Offene Türen rennt die Kleinkindrevolution längst nicht überall ein: Kritiker halten den Tabletpädagogen vor, ihre Schule sei nicht kindgerecht, gefährlich gar, da sie Computersucht und Bewegungsmangel fördere. Soziale Fähigkeiten würden nicht entwickelt, der ständige Blick auf den Bildschirm bewirke Haltungsschäden.
Skepsis und harsche Kritik
Nicht alle gehen so weit wie der deutsche Hirnforscher Manfred Spitzer, Autor des populärwissenschaftlichen Bestsellers "Digitale Demenz“. Dass Vierjährige am iPad lernen sollen, ist für ihn schlicht "Kindesmisshandlung“.
Nuancierte Untersuchungen gibt es bislang noch nicht, wissenschaftliche Institutionen in den Niederlanden haben diese aber angekündigt. Die Schulaufsichtsbehörde, die die Pionierschulen anerkannt hat, will ihnen besonderes Augenmerk widmen.
In Sneek ist jetzt Showtime.
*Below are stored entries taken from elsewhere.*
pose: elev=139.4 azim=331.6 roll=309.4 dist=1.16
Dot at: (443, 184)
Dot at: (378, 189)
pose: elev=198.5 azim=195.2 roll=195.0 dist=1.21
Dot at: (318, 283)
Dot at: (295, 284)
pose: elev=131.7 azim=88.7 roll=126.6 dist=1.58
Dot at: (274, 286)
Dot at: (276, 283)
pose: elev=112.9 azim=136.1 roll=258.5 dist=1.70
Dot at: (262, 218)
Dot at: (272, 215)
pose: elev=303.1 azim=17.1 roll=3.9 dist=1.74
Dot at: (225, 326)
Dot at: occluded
Auf einem ausladenden Flachbildschirm stellt Maurice de Hond die technischen Säulen vor, auf denen die iPad-Schulen errichtet sind: eine persönliche Agenda als Stundenplan für jedes Kind. Eine Übersicht für alle Projekte, an denen sich Lehrkräfte und Schüler beteiligen, wovon es für jedes eine gesonderte Chatbox zum schnellen Austausch gibt. Ein Programm, mit dem Lehrer und Eltern den Lernprozess der Kinder verfolgen können. Und schließlich den "virtuellen Schulhof“, auf dem die Kinder sich immer einloggen können, um Freunde zu treffen.
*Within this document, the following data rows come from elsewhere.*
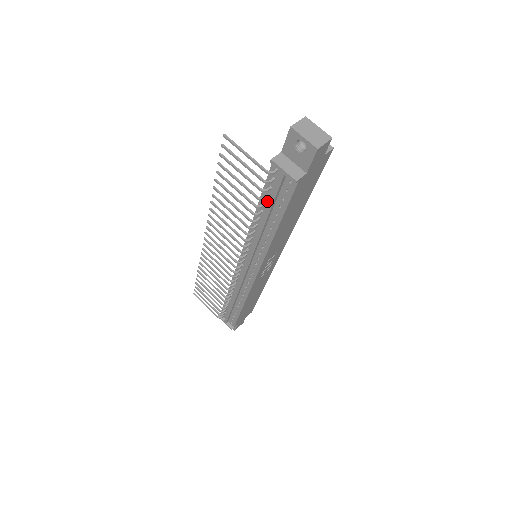
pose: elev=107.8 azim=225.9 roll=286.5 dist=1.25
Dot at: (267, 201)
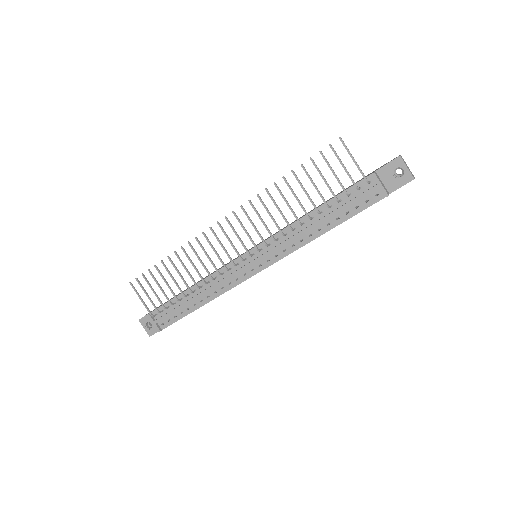
Dot at: (336, 205)
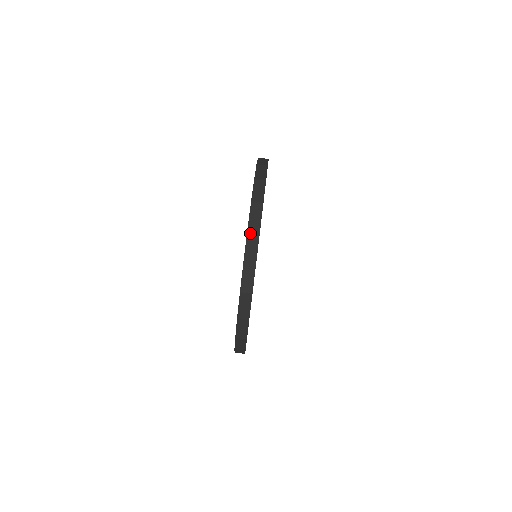
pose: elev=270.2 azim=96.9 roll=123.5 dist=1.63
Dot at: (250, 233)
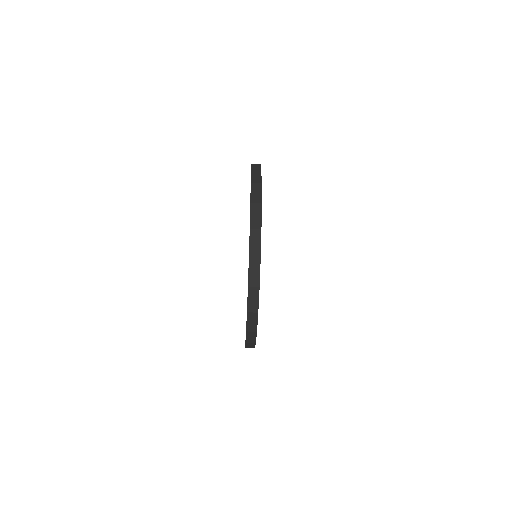
Dot at: occluded
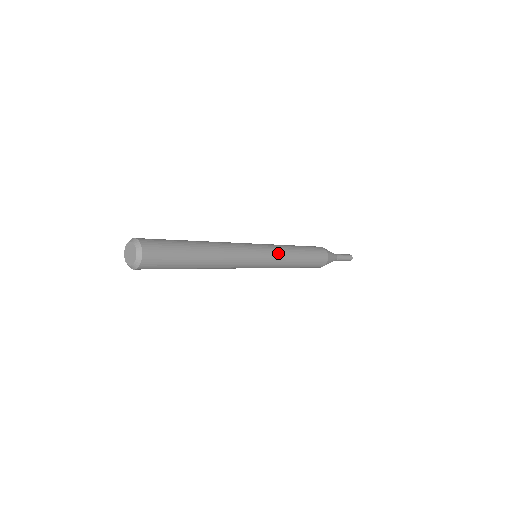
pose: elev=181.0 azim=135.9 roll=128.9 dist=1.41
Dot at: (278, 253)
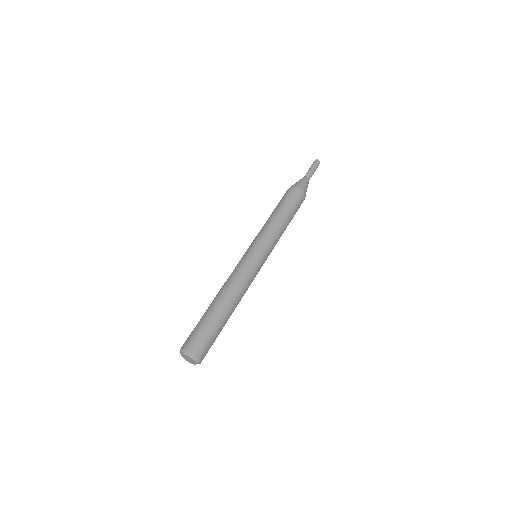
Dot at: occluded
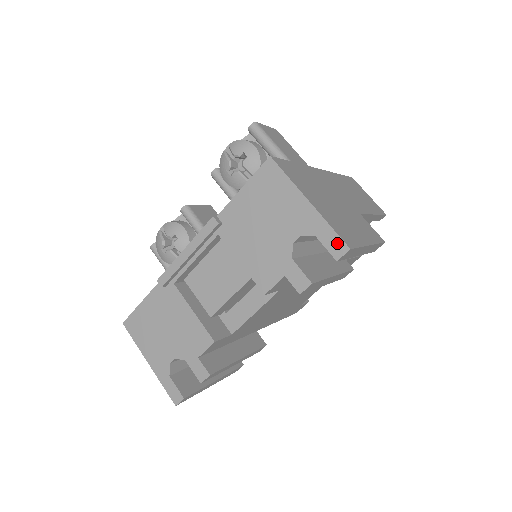
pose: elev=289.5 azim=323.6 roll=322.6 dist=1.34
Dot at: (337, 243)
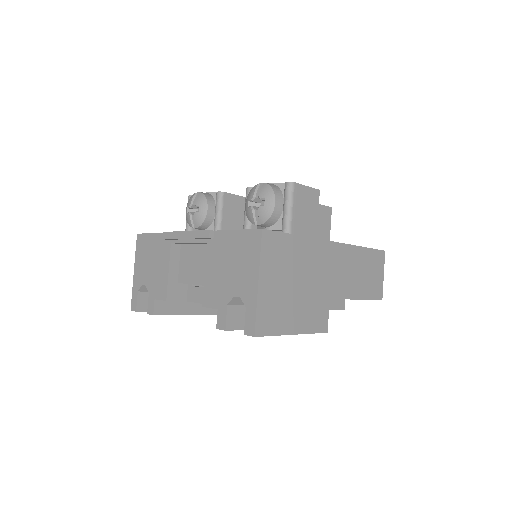
Dot at: (252, 325)
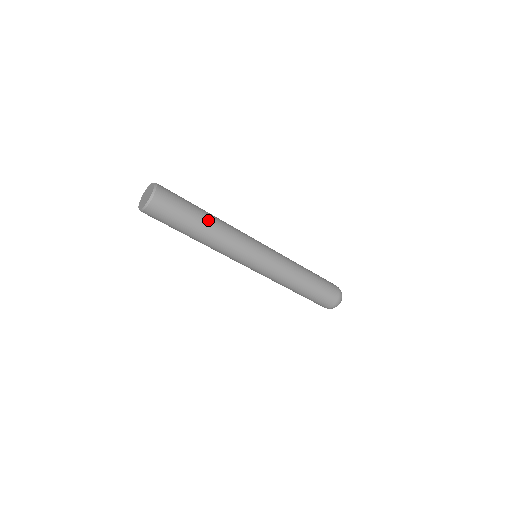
Natürlich eröffnet man eine solche iPad-Schule nicht, indem man ein Band durchschneidet. Vielmehr muss nun, da Schüler und Lehrer körperlich anwesend sind, auch die virtuelle Dimension eingeweiht werden. Also betreten einige Kinder das Podium. "Fünf, vier, drei, zwei, eins“, zählt Maurice de Hond herunter. Bei "Null“ klicken sie auf ihre iPads, und ihre selbst gestalteten Avatare, jeweils mit einem Foto als Gesicht, erscheinen auf dem Großbildschirm.Ein wichtiger Moment für die Journalisten - und natürlich auch für die Kinderreporter, die zwischen den Stativen und Kameras herumlaufen und filmend ihre Tablets in die Luft halten.